Pick out every line in the listing below that contains the string "accordion", and copy each such line. Letter case must match.

RECORDS:
Segment Open

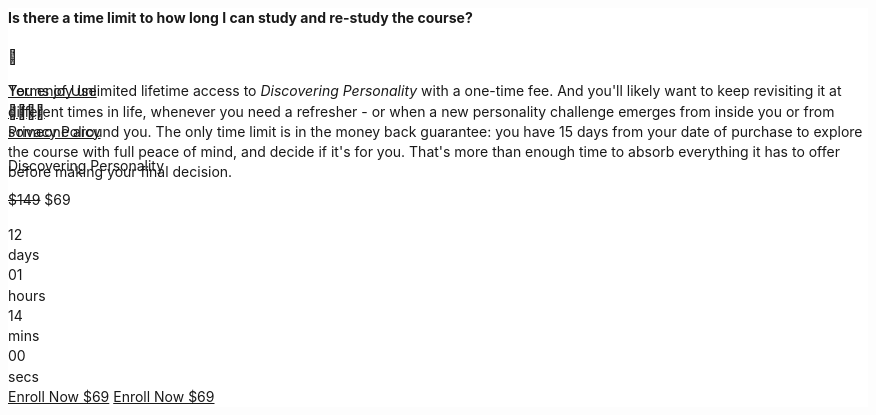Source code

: <div class="jp-accordion-item">
<div class="jp-accordion-item-triger">
<h4 class="jp-faq-headlines">Is there a time limit to how long I can study and re-study the course?</h4>
<div class="jp-arrow-accordion"></div>
</div>
<div class="jp-accordion-item-content" style="height: 0px;">
<p class="jp-faq-paragraph">You enjoy unlimited lifetime access to <i>Discovering Personality</i> with a
one-time fee. And you'll likely want to keep revisiting it at different times in life, whenever you need a
refresher - or when a new personality challenge emerges from inside you or from someone around you.
The only time limit is in the money back guarantee: you have 15 days from your date of purchase to explore
the course with full peace of mind, and decide if it's for you. That's more than enough time to absorb
everything it has to offer before making your final decision.
</p>
</div>
</div>
</div>
</div>
<div class="jp-footer">
<div class="jp-footer-container"><a href="https://courses.jordanbpeterson.com/pages/terms" class="jp-footer-links">Terms of Use</a>
<div class="jp-scoial-media-icons"><a href="https://www.facebook.com/drjordanpeterson/" class="jp-footer-social-media-icons"></a><a href="https://www.instagram.com/jordan.b.peterson/" class="jp-footer-social-media-icons"></a><a href="https://www.youtube.com/user/JordanPetersonVideos" class="jp-footer-social-media-icons"></a><a href="https://twitter.com/jordanbpeterson" class="jp-footer-social-media-icons"></a></div><a href="https://courses.jordanbpeterson.com/pages/privacy-policy" class="jp-footer-links">Privacy Policy</a>
</div>
</div>
<div id="jordanOverlay">
<div class="jordanOverlayContent">
<div class="jordanOverlayColumn">
<div class="jordanOverlayFirstColumn">
<p class="jordanOverlayDiscountText1">Discovering Personality</p>
<p class="jordanOverlayDiscountText"><s>$149</s> $69</p>
</div>
</div>
<div class="jordanColumnSpecial">
<div class="jordanOverlayColumn jordanCountdowncolumnMobile">
<span id="jordanCountdown"><div class="jordanTimerContainer"><div class="jordanTimerColumn"> <div class="jordanTimerColumnValue">12</div><div class="jordanTimerColumnLabel"> days </div></div><div class="jordanTimerColumn"><div class="jordanTimerColumnValue"> 01</div><div class="jordanTimerColumnLabel"> hours </div></div><div class="jordanTimerColumn"><div class="jordanTimerColumnValue"> 14</div><div class="jordanTimerColumnLabel"> mins </div></div><div class="jordanTimerColumn"><div class="jordanTimerColumnValue"> 00</div><div class="jordanTimerColumnLabel"> secs </div></div><div class="jordanTimerColumn"></div></div></span>
</div>
<div class="jordanOverlayColumn jordanOverlayColumnRight">
<div class="jp-hero-btns">
<a href="https://jordanpeterson.thinkific.com/enroll/2346064?et=paid" class="jp-btn jp-primarybtn w-button jordanButton jordanHideOnDesktop">Enroll Now $69</a>
<a href="https://jordanpeterson.thinkific.com/enroll/2346064?et=paid" class="jp-btn jp-primarybtn w-button jordanButton jordanHideOnMobile">Enroll Now $69</a>
</div>
</div>
</div>
</div>
</div>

Segment Closed

ANSWER AREA:
: <div class="jp-accordion-item">
<div class="jp-accordion-item-triger">
<div class="jp-arrow-accordion"></div>
<div class="jp-accordion-item-content" style="height: 0px;">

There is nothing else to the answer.